A abertura da exposição “3 Obás de Xangô” marca o início das atividades da unidade Pelourinho da CAIXA Cultural Salvador, a partir de 2 de agosto de 2026. Inspirada no documentário homônimo dirigido por Sérgio Machado, a mostra permanece em cartaz até 6 de dezembro, com visitação gratuita de terça a domingo e feriados, das 9h às 18h.
Com curadoria de Tiago Sant’Ana, Mariana Vaz, Solange Bernabó e Gildeci Leite, a exposição parte da amizade entre Jorge Amado, Carybé e Dorival Caymmi — artistas que receberam o título de Obás de Xangô no Ilê Axé Opô Afonjá — para propor uma reflexão sobre arte, religiosidade, memória e identidade cultural na Bahia.
Reunindo obras, documentos e registros históricos de mais de 45 artistas das artes visuais, da música, da literatura e da fotografia, a mostra amplia o olhar sobre os três homenageados e evidencia a centralidade do Candomblé e das lideranças femininas negras na construção do imaginário cultural brasileiro.
Segundo a curadoria, a proposta é deslocar o foco para além dos três intelectuais e artistas.

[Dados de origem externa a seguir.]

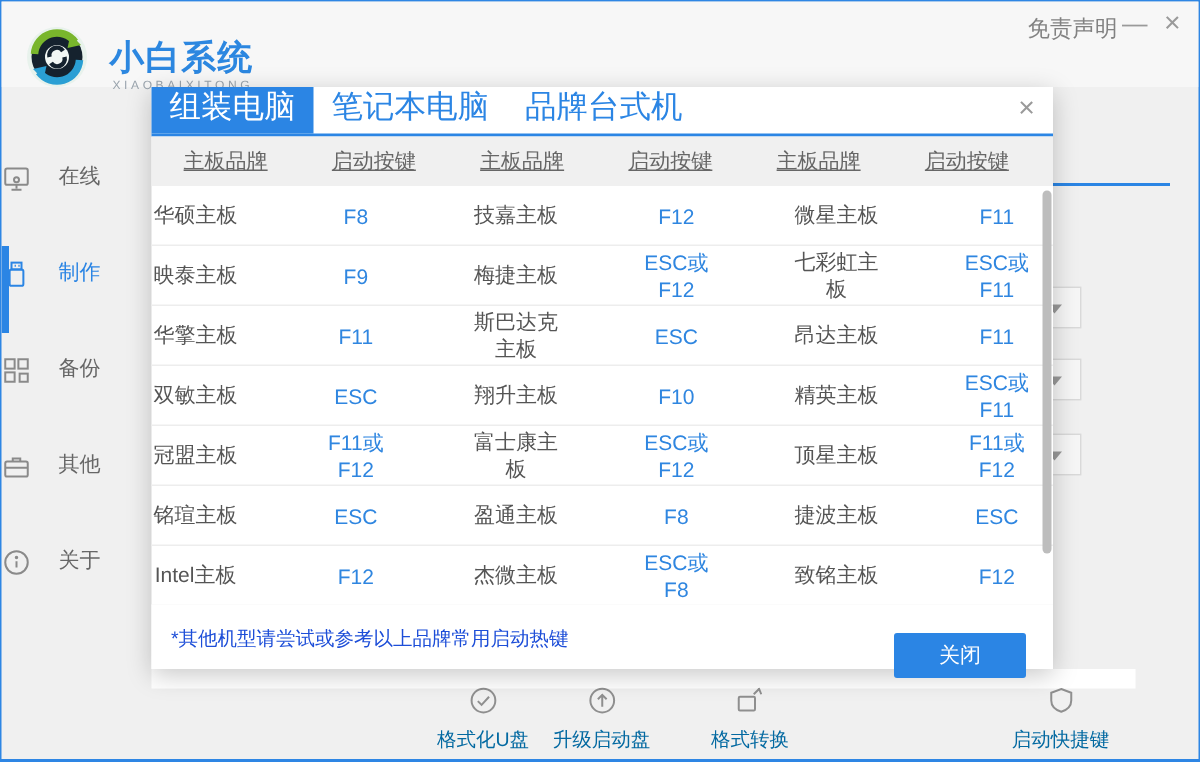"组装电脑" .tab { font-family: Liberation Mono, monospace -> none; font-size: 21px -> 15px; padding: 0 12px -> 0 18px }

A mostra tem como ponto de partida os três Obás, mas também dá centralidade para a intelectualidade negra que permitiu a emergência do ministério de Xangô. Os idealizadores ressaltam o papel das mães de santo na preservação, organização e transmissão dos saberes afro-brasileiros.
Organizada em núcleos temáticos, a exposição aborda o matriarcado nas religiões de matriz africana, os saberes produzidos nas comunidades de axé, a simbologia de Xangô, a amizade entre os três homenageados e as transformações contemporâneas das expressões artísticas afro-brasileiras.
Entre os artistas representados estão nomes como Ana Sant’Anna, Ani Ganzala, Ayrson Heráclito, Emanuel Araújo, Goya Lopes, Mario Cravo Neto, Mestre Didi, Rubem Valentim, Pierre Verger e Yedamaria, nas artes visuais; Aguidavi do Jêje, BaianaSystem, Letieres Leite Quinteto, Margareth Menezes, Orquestra Afrosinfônica, Tiganá Santana e Olodum, na música; além de Alex Simões, Ana Maria Gonçalves, Hugo Canuto, Itamar Vieira Jr, Maysa Miranda e Ordep Serra, na literatura.